* Work required:
Please reproduce every line of text in the records below word for word, keeping each in its original language. Leave the picture markers out of your answer.

* Data for processing:
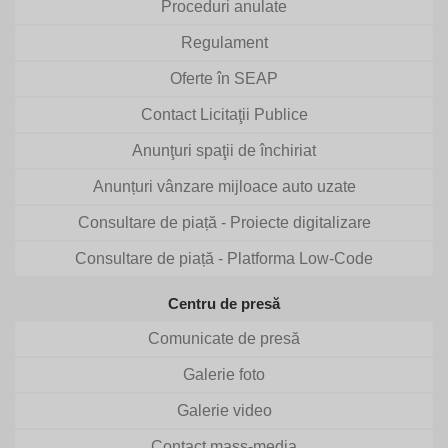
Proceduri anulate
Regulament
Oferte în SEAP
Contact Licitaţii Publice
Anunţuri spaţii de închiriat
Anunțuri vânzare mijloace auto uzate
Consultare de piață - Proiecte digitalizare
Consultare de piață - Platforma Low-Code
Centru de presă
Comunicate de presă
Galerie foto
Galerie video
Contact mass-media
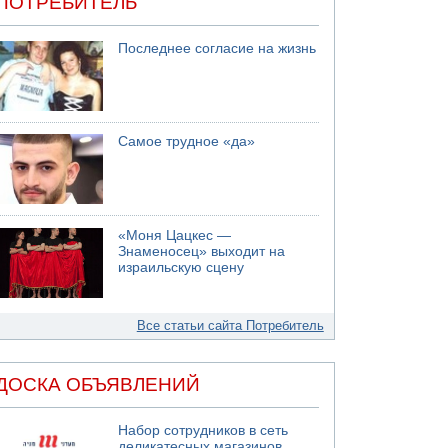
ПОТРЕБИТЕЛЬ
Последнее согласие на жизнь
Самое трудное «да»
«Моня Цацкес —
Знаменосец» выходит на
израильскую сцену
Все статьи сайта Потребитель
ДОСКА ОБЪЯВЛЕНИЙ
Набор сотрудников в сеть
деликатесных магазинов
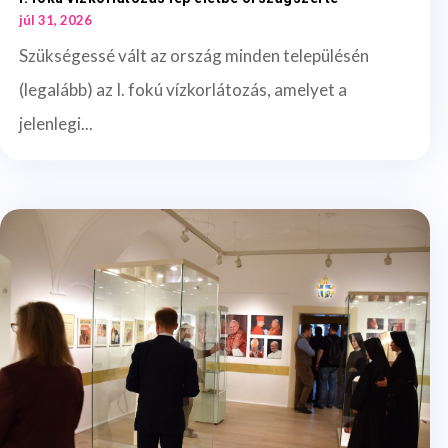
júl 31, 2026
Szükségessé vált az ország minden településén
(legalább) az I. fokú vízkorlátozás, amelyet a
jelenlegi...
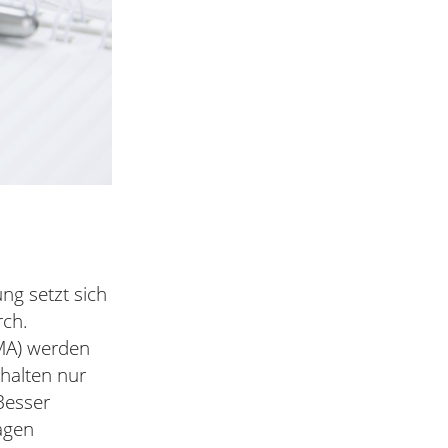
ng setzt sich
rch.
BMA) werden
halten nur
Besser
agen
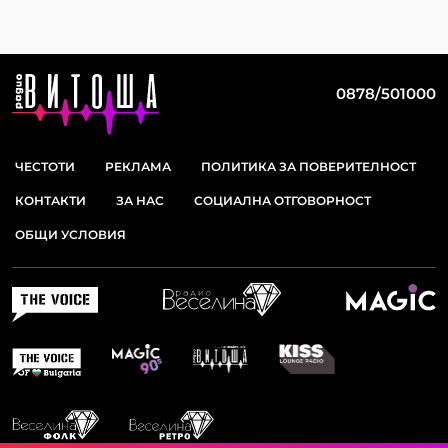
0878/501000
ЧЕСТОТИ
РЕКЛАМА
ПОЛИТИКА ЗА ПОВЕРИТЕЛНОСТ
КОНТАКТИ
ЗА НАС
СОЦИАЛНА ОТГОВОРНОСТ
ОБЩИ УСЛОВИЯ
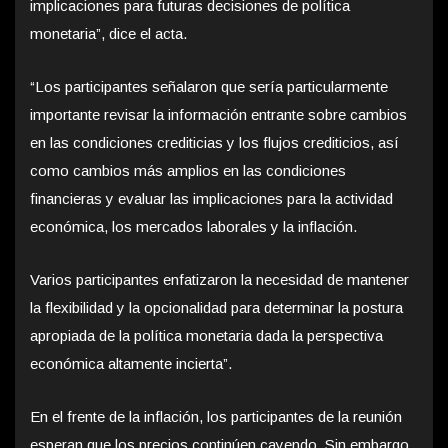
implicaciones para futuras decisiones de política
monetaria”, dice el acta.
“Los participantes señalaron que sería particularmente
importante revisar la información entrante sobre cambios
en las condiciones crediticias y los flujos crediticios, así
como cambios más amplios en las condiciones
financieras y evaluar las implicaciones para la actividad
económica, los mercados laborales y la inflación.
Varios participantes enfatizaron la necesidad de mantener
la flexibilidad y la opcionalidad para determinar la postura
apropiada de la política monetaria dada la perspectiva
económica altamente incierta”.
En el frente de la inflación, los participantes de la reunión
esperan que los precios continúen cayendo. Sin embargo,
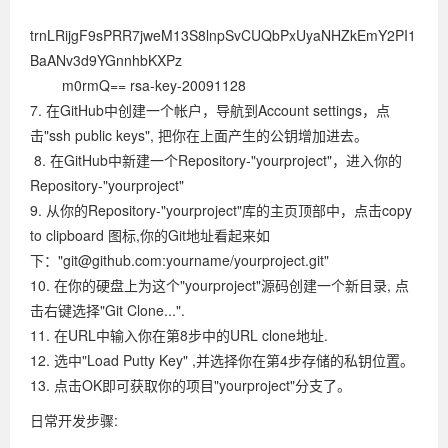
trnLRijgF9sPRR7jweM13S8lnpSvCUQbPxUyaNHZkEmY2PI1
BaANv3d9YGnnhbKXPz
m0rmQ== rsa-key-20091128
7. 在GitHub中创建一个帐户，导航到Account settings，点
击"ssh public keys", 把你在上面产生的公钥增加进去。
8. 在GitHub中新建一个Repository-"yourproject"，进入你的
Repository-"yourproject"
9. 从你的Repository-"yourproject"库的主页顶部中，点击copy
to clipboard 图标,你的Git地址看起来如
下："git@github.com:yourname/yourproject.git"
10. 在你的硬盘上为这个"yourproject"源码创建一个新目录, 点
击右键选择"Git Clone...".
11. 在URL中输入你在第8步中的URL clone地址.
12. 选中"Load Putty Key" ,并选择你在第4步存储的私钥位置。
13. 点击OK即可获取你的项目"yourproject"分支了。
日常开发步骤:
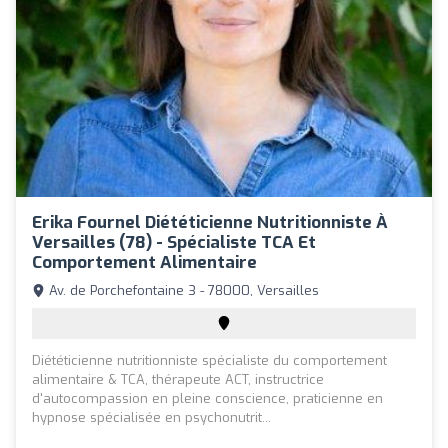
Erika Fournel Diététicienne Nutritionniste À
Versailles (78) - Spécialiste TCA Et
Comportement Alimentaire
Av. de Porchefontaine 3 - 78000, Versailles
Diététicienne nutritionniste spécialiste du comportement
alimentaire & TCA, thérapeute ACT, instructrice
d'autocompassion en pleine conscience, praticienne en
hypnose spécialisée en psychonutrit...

* Output of the exercise:
Proceduri anulate
Regulament
Oferte în SEAP
Contact Licitaţii Publice
Anunţuri spaţii de închiriat
Anunțuri vânzare mijloace auto uzate
Consultare de piață - Proiecte digitalizare
Consultare de piață - Platforma Low-Code
Centru de presă
Comunicate de presă
Galerie foto
Galerie video
Contact mass-media
ПОТРЕБИТЕЛЬ
Последнее согласие на жизнь
Самое трудное «да»
«Моня Цацкес —
Знаменосец» выходит на
израильскую сцену
Все статьи сайта Потребитель
ДОСКА ОБЪЯВЛЕНИЙ
Набор сотрудников в сеть
деликатесных магазинов
júl 31, 2026
Szükségessé vált az ország minden településén
(legalább) az I. fokú vízkorlátozás, amelyet a
jelenlegi...
ng setzt sich
rch.
BMA) werden
halten nur
Besser
agen
0878/501000
ЧЕСТОТИ
РЕКЛАМА
ПОЛИТИКА ЗА ПОВЕРИТЕЛНОСТ
КОНТАКТИ
ЗА НАС
СОЦИАЛНА ОТГОВОРНОСТ
ОБЩИ УСЛОВИЯ
implicaciones para futuras decisiones de política
monetaria”, dice el acta.
“Los participantes señalaron que sería particularmente
importante revisar la información entrante sobre cambios
en las condiciones crediticias y los flujos crediticios, así
como cambios más amplios en las condiciones
financieras y evaluar las implicaciones para la actividad
económica, los mercados laborales y la inflación.
Varios participantes enfatizaron la necesidad de mantener
la flexibilidad y la opcionalidad para determinar la postura
apropiada de la política monetaria dada la perspectiva
económica altamente incierta”.
En el frente de la inflación, los participantes de la reunión
esperan que los precios continúen cayendo. Sin embargo,
trnLRijgF9sPRR7jweM13S8lnpSvCUQbPxUyaNHZkEmY2PI1
BaANv3d9YGnnhbKXPz
m0rmQ== rsa-key-20091128
7. 在GitHub中创建一个帐户，导航到Account settings，点
击"ssh public keys", 把你在上面产生的公钥增加进去。
8. 在GitHub中新建一个Repository-"yourproject"，进入你的
Repository-"yourproject"
9. 从你的Repository-"yourproject"库的主页顶部中，点击copy
to clipboard 图标,你的Git地址看起来如
下："git@github.com:yourname/yourproject.git"
10. 在你的硬盘上为这个"yourproject"源码创建一个新目录, 点
击右键选择"Git Clone...".
11. 在URL中输入你在第8步中的URL clone地址.
12. 选中"Load Putty Key" ,并选择你在第4步存储的私钥位置。
13. 点击OK即可获取你的项目"yourproject"分支了。
日常开发步骤:
Erika Fournel Diététicienne Nutritionniste À
Versailles (78) - Spécialiste TCA Et
Comportement Alimentaire
Av. de Porchefontaine 3 - 78000, Versailles
Diététicienne nutritionniste spécialiste du comportement
alimentaire & TCA, thérapeute ACT, instructrice
d'autocompassion en pleine conscience, praticienne en
hypnose spécialisée en psychonutrit...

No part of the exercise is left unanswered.